▶ [Task details]
Set down exactly the lines below between the line holding "investigating the CIA" and the line holding "November 29, 1961: Director", inclusive; no other line belongs in the answer.
━━ Records for this exercise
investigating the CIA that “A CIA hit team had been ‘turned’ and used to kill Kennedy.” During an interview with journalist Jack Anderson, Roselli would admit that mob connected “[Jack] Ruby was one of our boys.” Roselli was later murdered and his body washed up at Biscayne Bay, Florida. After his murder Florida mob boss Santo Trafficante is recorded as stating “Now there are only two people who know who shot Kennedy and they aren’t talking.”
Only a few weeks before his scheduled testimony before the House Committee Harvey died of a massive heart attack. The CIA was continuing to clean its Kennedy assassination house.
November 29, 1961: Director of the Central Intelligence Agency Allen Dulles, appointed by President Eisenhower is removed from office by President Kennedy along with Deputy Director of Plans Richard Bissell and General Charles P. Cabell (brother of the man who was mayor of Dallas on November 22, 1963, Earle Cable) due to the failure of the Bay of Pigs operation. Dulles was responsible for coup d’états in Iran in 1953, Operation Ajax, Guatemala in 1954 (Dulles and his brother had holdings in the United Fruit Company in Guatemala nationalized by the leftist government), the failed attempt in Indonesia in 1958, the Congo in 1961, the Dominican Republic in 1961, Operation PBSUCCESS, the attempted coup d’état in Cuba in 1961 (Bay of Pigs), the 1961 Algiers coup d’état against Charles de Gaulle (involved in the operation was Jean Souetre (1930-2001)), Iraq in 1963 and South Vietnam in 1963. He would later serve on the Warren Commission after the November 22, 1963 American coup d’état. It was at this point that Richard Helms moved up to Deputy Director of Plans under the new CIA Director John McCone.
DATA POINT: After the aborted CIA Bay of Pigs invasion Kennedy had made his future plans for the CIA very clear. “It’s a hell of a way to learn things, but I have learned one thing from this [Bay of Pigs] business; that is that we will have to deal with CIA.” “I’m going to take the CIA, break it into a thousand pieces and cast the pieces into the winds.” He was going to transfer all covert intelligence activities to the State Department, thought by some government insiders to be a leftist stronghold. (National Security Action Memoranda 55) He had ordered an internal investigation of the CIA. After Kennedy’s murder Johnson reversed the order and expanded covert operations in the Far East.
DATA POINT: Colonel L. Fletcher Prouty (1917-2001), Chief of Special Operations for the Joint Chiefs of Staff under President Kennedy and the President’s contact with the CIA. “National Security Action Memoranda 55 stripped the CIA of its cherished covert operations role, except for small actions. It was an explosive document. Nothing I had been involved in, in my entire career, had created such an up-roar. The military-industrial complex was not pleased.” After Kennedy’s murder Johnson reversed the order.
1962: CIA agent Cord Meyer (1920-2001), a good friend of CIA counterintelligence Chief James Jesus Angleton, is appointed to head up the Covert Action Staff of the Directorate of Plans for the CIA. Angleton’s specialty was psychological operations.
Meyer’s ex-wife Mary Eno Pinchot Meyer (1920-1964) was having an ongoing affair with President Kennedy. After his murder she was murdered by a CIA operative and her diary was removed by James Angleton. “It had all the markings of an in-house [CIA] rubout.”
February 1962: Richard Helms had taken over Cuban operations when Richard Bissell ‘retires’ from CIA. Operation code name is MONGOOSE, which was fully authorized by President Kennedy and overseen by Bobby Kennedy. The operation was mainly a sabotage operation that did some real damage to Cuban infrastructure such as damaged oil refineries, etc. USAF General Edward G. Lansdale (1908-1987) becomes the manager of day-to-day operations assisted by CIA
━━━━
━━ Records for this exercise
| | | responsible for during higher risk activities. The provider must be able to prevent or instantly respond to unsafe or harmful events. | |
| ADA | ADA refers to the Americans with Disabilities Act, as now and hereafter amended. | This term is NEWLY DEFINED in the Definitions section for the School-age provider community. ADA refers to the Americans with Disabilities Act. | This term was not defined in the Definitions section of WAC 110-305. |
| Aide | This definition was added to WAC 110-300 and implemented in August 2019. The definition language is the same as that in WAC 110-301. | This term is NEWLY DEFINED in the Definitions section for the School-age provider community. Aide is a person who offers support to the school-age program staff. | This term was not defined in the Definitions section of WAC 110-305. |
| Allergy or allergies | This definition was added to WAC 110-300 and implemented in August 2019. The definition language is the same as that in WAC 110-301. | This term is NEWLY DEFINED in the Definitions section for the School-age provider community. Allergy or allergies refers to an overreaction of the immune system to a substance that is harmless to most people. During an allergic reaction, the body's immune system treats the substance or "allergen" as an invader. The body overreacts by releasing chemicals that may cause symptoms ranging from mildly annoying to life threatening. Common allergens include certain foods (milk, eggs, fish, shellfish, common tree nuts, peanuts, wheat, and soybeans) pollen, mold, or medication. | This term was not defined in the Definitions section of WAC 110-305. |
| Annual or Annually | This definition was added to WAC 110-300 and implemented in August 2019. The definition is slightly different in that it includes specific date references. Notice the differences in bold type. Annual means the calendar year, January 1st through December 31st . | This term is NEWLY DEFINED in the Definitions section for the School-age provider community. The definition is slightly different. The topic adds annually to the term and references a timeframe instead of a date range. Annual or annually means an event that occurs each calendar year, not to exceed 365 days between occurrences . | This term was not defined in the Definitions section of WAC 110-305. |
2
━━━━
▶ [Solution below]
investigating the CIA that “A CIA hit team had been ‘turned’ and used to kill Kennedy.” During an interview with journalist Jack Anderson, Roselli would admit that mob connected “[Jack] Ruby was one of our boys.” Roselli was later murdered and his body washed up at Biscayne Bay, Florida. After his murder Florida mob boss Santo Trafficante is recorded as stating “Now there are only two people who know who shot Kennedy and they aren’t talking.”
Only a few weeks before his scheduled testimony before the House Committee Harvey died of a massive heart attack. The CIA was continuing to clean its Kennedy assassination house.
November 29, 1961: Director of the Central Intelligence Agency Allen Dulles, appointed by President Eisenhower is removed from office by President Kennedy along with Deputy Director of Plans Richard Bissell and General Charles P. Cabell (brother of the man who was mayor of Dallas on November 22, 1963, Earle Cable) due to the failure of the Bay of Pigs operation. Dulles was responsible for coup d’états in Iran in 1953, Operation Ajax, Guatemala in 1954 (Dulles and his brother had holdings in the United Fruit Company in Guatemala nationalized by the leftist government), the failed attempt in Indonesia in 1958, the Congo in 1961, the Dominican Republic in 1961, Operation PBSUCCESS, the attempted coup d’état in Cuba in 1961 (Bay of Pigs), the 1961 Algiers coup d’état against Charles de Gaulle (involved in the operation was Jean Souetre (1930-2001)), Iraq in 1963 and South Vietnam in 1963. He would later serve on the Warren Commission after the November 22, 1963 American coup d’état. It was at this point that Richard Helms moved up to Deputy Director of Plans under the new CIA Director John McCone.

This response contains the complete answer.